Mereka yang mengamuk itu diantaranya Risman dan Yulizar.

Kedua terpidana mengamuk karena eksekutor yang melaksanakan hukuman cambuk karena jumlah cambuk yang dialami tidak sesuai dengan hukuman yang dijatuhkan oleh hakim.

Sesuai putusan pengadilan di Mahkamah Syariah Meulaboh, hukuman yang ia terima sebanyak lima kali cambuk. Namun dalam pelaksanaan sang eksekutor justru lebih mencambuk sebanyak satu kali.

Sedangkan Yulizar mengaku pelaksanaan cambuk yang dilaksanakan tersebut dinilai tidak adil. Pasalnya, hukuman tersebut dinilai tidak adil dan hanya berlaku bagi masyarakat miskin, serta bagi kalangan orang kaya justru tidak berlaku.

Akibatnya, pelaksanaan uqubat cambuk yang disaksikan ribuan warga tersebut sempat terhenti beberapa saat. Namun setelah situasi reda pelaksanaan eksekusi itu langsung dilanjutkan kembali dengan total jumlah terpidana cambuk yang dieksekusi sebanyak 36 orang dari total seharusnya 38 orang.

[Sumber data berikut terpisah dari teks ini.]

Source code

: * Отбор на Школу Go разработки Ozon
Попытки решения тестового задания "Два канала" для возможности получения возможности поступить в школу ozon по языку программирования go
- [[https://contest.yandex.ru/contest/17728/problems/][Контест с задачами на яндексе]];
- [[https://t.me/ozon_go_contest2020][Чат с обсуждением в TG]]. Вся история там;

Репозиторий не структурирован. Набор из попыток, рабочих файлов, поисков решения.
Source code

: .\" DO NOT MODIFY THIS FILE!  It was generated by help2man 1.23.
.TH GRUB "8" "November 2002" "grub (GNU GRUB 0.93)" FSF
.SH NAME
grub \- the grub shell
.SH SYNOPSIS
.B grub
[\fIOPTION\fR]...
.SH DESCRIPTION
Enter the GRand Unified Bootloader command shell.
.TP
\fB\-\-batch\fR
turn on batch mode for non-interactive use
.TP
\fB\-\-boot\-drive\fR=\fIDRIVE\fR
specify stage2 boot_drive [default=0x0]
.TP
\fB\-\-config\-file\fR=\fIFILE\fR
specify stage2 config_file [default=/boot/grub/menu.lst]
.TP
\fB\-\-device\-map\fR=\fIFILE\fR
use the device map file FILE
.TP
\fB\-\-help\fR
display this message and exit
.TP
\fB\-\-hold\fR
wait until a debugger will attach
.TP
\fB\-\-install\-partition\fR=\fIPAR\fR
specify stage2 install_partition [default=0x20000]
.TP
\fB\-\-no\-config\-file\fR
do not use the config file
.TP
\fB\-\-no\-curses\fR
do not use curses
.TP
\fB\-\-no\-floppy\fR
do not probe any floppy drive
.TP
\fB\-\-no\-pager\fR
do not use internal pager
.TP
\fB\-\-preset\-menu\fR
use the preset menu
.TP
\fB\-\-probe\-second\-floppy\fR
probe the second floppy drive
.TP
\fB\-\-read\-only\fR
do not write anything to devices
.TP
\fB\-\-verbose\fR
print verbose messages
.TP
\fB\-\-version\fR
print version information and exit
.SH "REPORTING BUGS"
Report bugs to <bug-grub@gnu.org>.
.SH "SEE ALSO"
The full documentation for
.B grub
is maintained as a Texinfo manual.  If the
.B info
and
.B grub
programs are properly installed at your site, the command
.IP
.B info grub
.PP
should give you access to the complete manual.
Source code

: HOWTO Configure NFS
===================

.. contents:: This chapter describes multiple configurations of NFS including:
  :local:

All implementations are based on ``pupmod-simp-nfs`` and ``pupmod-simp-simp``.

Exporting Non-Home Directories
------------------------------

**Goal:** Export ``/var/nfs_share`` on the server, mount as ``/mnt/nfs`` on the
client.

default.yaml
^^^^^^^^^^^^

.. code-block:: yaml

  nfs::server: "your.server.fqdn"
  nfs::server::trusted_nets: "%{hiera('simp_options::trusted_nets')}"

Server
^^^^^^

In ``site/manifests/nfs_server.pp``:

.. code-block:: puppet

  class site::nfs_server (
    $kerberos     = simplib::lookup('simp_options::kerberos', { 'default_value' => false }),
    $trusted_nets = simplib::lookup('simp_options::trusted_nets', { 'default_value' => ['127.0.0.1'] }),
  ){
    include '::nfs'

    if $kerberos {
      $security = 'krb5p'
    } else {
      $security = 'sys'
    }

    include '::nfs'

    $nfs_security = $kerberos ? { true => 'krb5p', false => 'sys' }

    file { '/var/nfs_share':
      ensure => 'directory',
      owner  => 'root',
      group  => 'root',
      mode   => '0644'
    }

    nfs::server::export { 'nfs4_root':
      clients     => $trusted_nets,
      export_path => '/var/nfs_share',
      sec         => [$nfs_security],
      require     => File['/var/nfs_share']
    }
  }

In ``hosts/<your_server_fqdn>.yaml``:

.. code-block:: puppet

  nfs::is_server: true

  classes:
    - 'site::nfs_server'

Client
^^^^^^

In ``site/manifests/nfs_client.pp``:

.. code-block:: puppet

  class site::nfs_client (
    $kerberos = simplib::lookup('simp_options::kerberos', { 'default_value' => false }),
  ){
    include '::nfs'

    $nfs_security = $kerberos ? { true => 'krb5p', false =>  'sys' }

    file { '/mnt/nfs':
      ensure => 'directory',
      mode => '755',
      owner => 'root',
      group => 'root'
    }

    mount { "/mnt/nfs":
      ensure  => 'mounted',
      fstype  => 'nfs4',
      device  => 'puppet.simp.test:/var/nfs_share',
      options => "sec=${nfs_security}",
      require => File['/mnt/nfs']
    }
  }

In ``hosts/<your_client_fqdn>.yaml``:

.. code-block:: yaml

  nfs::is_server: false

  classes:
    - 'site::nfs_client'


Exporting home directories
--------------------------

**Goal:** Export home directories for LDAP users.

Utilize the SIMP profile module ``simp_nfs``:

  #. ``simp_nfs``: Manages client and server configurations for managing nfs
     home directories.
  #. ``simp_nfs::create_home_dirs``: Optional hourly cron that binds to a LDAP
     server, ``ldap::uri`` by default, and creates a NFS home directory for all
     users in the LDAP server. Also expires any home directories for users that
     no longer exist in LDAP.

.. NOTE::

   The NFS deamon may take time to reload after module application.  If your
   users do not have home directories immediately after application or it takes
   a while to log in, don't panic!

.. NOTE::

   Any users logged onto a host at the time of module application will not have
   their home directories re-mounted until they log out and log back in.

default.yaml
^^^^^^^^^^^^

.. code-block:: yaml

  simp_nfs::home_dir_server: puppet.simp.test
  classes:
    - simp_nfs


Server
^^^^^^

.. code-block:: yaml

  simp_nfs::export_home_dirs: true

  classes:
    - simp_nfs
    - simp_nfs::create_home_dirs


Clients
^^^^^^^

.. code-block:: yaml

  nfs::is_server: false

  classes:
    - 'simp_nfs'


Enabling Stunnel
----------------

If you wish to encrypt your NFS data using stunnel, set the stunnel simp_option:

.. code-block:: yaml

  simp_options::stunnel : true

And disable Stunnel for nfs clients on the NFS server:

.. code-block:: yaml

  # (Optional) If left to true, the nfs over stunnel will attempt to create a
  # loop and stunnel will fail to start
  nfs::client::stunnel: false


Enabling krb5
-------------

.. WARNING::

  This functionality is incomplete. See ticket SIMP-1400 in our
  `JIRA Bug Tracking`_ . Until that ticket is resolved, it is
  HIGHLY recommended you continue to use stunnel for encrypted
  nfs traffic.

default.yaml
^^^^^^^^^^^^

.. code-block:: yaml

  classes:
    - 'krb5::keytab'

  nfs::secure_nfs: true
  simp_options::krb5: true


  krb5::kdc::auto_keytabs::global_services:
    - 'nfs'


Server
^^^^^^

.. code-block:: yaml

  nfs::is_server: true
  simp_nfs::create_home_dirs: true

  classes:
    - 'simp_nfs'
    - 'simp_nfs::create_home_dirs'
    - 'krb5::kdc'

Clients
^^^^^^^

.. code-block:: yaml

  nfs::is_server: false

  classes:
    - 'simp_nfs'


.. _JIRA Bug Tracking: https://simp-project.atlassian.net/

Kepala Kejaksaan Negeri Meulaboh, Aceh Barat, Ahmad Sahruddin SH MH kepada wartawan mengaku akan mempelajari kembali keluhan yang disampaikan terpidana.

“Akan kita evaluasi, namun secara keseluruhan proses eksekusi hukuman cambuk ini berjalan lancar tanpa adanya kendala apapun,” kata Ahmad Sahruddin didampingi Bupati Aceh Barat HT Alaidinsyah kepada sejumlah awak media.